Mdka gain-of-function accelerates the cell cycle. (A) Representative raw data from FACS sorting of neural progenitors at 30 hpf. (B) Histograms showing the average percentage of cells in the G1-, S-, and G2-/M- phases of the cell cycle. *P <0.01. n=4 independent assays from a minimum of 5,000 cells/assay. (C) Graph showing the percent labeled mitoses for embryos between 28 hpf and 34 hpf. ^#*P <0.01. n=4 embryos/condition/time point. MO, embryos injected with mdka-targeted morpholinos; Tg, homozygous transgenic siblings treated with heat shock at 24 hpf; WT, untreated wild-type embryos.

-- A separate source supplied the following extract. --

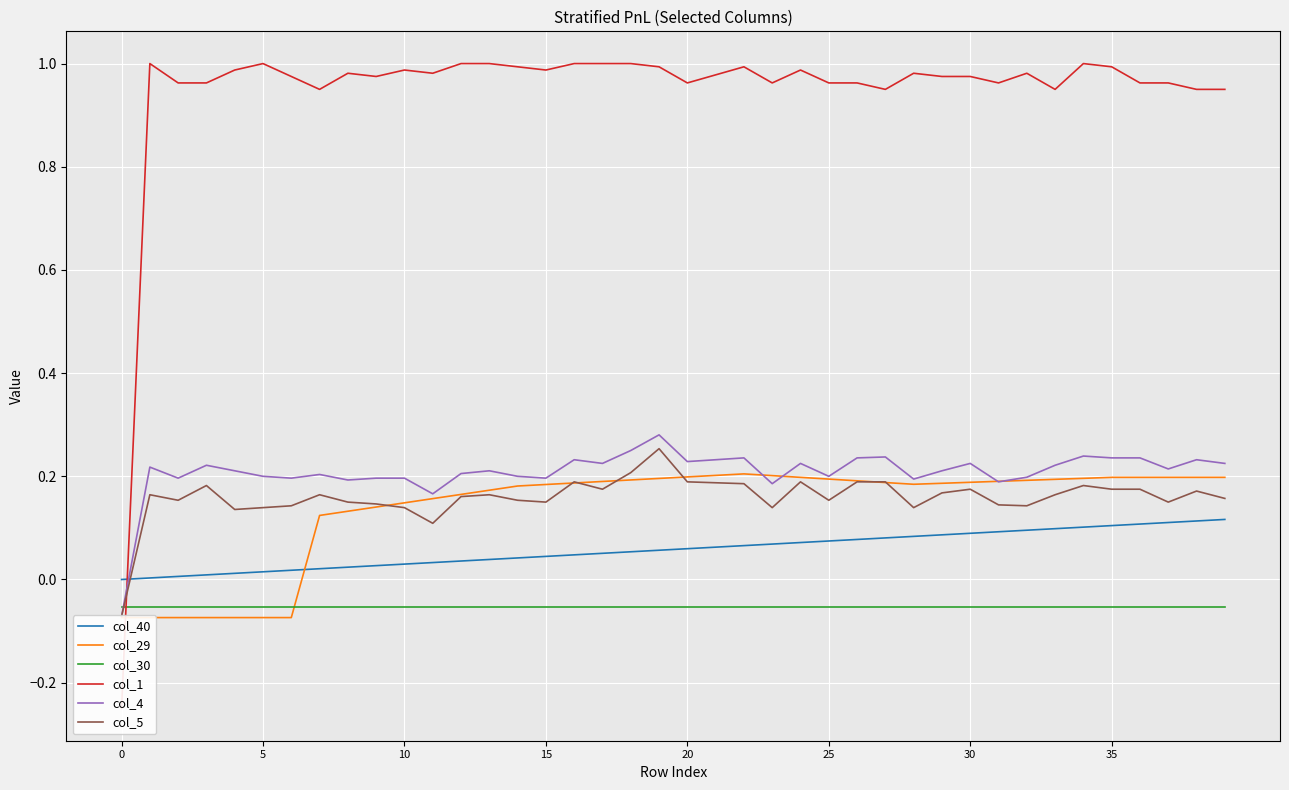

What is the value of the col_30 point at the 17th from the left?

-0.1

Mdka functions upstream of Id2a. (A) Wholemount in situ hybridizations showing id2a expression at 28 hpf. Embryos were uninjected (Uninjected), injected with mismatch Mdka morpholinos (Control MO), Mdka translation-blocking morpholinos (Mdka l-o-f), or transgenic embryos treated with heat shock at 24 hpf (Mdka g-o-f). The letter ‘e’ identifies the eye. Note that id2a expression is modulated by Mdka levels. (B) Representative control and experimental embryos at 48 hpf. Embryos were uninjected (Control), injected with id2a mRNA (id2a), Mdka translation-blocking morpholinos (MdkaMO), or co-injected with Mdka translation-blocking morpholinos and id2a mRNA. (C) Representative retinal sections from embryos at 48 hpf. The conventions are as above. Sections are stained with DAPI to label nuclei and antibodies against phosphohistone H3. (D) Graph showing the number of retinal cells in each group. (E) Graph showing the number of phosphohistone H3-positive cells in each group. Note that the number of DAPI and phosphohistone H3-positive cells are reduced following Mdka l-o-f and cell numbers are restored following co-injections of Mdka translation-blocking morpholinos and id2a mRNA. **P <0.05. Scale bars in panel B and C are 200 μm and 50 μm, respectively.

Expression of id2a at 28hpf.In situ hybridization of wholemount embryos at 28 hpf recapitulates the tissue-specific pattern of id2a expression (cf. Figure 3, Thisse et al., 2004). Scale bar equals 100 μm L, lens.

Summary diagram. The level of Mdka synthesis systematically alters the length of the cell cycle, as indicated by the diameter of the cell cycle cartoons (A), and the size of the eye (B). This corresponds also to the early expression of both mdka and id2a in retinal progenitors (B). By 48 hpf, mdka and id2a are differentially expressed in retinal progenitors and INL neurons, respectively, which is most evident for cells at the retinal margin (asterisks, C).